Regardless of the active record enumerator used in the task, job-iteration
gem loads records in batches of 100 (by default).
The following two tasks produce equivalent database queries,
however RecordsJob
task allows for more frequent interruptions by doing just one thing in the each_iteration
method.
# bad
class BatchesJob < ApplicationJob
include JobIteration::Iteration
def build_enumerator(product_id, cursor:)
enumerator_builder.active_record_on_batches(
Comment.where(product_id: product_id),
cursor: cursor,
batch_size: 5,
)
end
def each_iteration(batch_of_comments, product_id)
batch_of_comments.each(&:destroy)
end
end
# good
class RecordsJob < ApplicationJob
include JobIteration::Iteration
def build_enumerator(product_id, cursor:)
enumerator_builder.active_record_on_records(
Comment.where(product_id: product_id),
cursor: cursor,
batch_size: 5,
)
end
def each_iteration(comment, product_id)
comment.destroy
end
end
Iteration leverages ActiveSupport::Notifications
to notify you what it's doing.

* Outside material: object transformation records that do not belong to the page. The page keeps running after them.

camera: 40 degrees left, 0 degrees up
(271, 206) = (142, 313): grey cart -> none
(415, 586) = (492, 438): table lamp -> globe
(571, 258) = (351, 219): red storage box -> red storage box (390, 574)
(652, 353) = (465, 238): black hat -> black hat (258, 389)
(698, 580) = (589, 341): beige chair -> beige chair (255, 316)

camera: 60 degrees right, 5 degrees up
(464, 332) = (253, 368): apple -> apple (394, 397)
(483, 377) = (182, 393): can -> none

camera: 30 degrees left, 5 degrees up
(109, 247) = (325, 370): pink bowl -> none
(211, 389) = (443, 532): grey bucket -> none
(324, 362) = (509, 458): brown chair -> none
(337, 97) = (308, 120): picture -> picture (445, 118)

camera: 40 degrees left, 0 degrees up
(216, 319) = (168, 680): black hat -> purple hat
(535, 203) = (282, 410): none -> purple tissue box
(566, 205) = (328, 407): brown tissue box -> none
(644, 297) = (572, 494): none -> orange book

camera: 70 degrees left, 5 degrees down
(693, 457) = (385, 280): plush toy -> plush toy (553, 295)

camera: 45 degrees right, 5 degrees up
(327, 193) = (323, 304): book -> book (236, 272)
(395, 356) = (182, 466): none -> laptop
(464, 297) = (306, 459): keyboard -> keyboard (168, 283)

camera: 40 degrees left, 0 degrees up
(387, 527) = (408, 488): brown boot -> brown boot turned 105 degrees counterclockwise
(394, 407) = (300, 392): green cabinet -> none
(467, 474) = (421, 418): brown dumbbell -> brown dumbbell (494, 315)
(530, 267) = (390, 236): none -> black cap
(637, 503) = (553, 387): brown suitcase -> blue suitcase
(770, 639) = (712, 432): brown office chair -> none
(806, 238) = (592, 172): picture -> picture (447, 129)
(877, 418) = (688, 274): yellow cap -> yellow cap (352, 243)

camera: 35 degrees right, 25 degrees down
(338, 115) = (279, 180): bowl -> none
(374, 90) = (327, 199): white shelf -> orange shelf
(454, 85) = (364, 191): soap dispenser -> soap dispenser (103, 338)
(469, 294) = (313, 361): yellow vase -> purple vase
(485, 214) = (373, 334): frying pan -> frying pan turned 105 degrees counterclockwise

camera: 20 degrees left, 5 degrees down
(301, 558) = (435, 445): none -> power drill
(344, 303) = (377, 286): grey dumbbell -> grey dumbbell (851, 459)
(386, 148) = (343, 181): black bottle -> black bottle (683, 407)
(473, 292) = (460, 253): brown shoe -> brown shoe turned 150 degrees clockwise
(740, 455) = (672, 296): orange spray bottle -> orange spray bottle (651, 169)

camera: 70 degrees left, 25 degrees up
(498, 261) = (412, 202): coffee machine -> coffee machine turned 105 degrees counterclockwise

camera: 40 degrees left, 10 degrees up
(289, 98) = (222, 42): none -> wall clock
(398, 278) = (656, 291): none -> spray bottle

You can subscribe to the following events (listed in order of job lifecycle):
build_enumerator.iteration
throttled.iteration
(when using ThrottleEnumerator)nil_enumerator.iteration
resumed.iteration
each_iteration.iteration
not_found.iteration
interrupted.iteration
completed.iteration
All events have tags including the job class name and cursor position, some add the amount of times interrupted and/or total time the job spent running across interruptions.
# config/initializers/instrumentation.rb
ActiveSupport::Notifications.monotonic_subscribe("each_iteration.iteration") do |_, started, finished, _, tags|
elapsed = finished - started
StatsD.distribution(
"iteration.each_iteration",
elapsed,
tags: { job_class: tags[:job_class]&.underscore }
)
if elapsed >= BackgroundQueue.max_iteration_runtime
Rails.logger.warn "[Iteration] job_class=#{tags[:job_class]} " \
"each_iteration runtime exceeded limit of #{BackgroundQueue.max_iteration_runtime}s"
end
end
As you may notice in the snippet above, at Shopify we enforce that each_iteration
does not take longer than BackgroundQueue.max_iteration_runtime
, which is set to 25
seconds.
We discourage that because jobs with a long each_iteration
make interruptibility somewhat useless, as the infrastructure will have to wait longer for the job to interrupt.
If a job is supposed to have millions of iterations and you expect it to run for hours and days, it's still a good idea to sometimes interrupt the job even if there are no interruption signals coming from deploys or the infrastructure. At Shopify, we interrupt at least every 5 minutes to preserve worker capacity.
JobIteration.max_job_runtime = 5.minutes # nil by default
Use this accessor to tweak how often you'd like the job to interrupt itself.
For more granular control, job_iteration_max_job_runtime
can be set per-job class. This allows both incremental adoption, as well as using a conservative global setting, and an aggressive setting on a per-job basis.
class MyJob < ApplicationJob
include JobIteration::Iteration
self.job_iteration_max_job_runtime = 3.minutes
# ...
This setting will be inherited by any child classes, although it can be further overridden. Note that no class can increase the max_job_runtime
it has inherited; it can only be decreased. No job can increase its max_job_runtime
beyond the global limit.